1)    Leave wide margins in your day. Don’t overschedule and make things difficult. When it’s possible, leave enough time that (gasp!) you might have nothing to do for a few minutes or hours vs. having things timed down to the minute where a train will just wreck the whole day. Let a 3 year old pick out her own clothes, ask him if he’d like to shut the door or turn off the light or would he like you to do it..avoid the obvious areas of confrontation and problems. You know your kid. You know where their traffic lights and school zones are, and you know that sometimes there’s a train. Plan for it.
2)    Learn to surf. So not only do you plan your day to have some downtime or train time, you learn to make the most of it. One commercial (which is advertising I don’t know what, but isn’t that true of the best commercials?) is the mom in the SUV/van with the kids in the automatic carwash as they all imagine monsoon rains and the brushes and pads come at them and they squeal with glee. She’s surfing. So maybe, when you have your kids with you and the train comes, or the school zone light is flashing, or someone pulls out in front of you, you can learn and teach from the situation. Counting railroad cars is interesting business for a while. Looking at the graffiti is sometimes fun. Guessing how long the train is, guessing where it’s going and what is being shipped.

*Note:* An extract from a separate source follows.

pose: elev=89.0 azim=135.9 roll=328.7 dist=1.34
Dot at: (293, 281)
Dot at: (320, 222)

Discuss how school zones are there to keep kids safe if they something stupid like run out in the street in their exhilarated stated when they get out of school (since you all homeschool, you can discuss the evils of modern public education and how it’s nice that they don't have to be confined all day in a classroom learning revisionist history and new math and all sorts of subversive brainwash type stuff).
3)    Above all, (that’s why I said ‘at least 2), enjoy life with children. You get in big trouble if you try to dump them on the side of the road, so you’re pretty much stuck with them and really, I know you wanted them sometime in the past. So enjoy them, it beats the alternative. 

3 comments:

Stacy and Jason said...

and all of those posts are what make us the "35 mile drive (or more!) patient" for you. Not only do your words ring so true, but you are a really good writer! Happy turkey day!

Candice said...

Ah! You are blogging again! That makes for a happy time here. I love this post. God has been hounding us to slow it down again and again. Even though we are homeschooling I have a very easy time overscheduling us (and Cole is not even in sports or anything yet!!!!) and this is so true. True family experiences cannot happen if you are just going from one activity to another. I love the Christmas lights on the PODS, BTW! That is GREAT! Your wife sounds wonderful:).

Jay Emory said...

I also learned from a great man who had the ability to get from one side of town to the other by turning right on reds and the left on the next green...He was quite a doc too.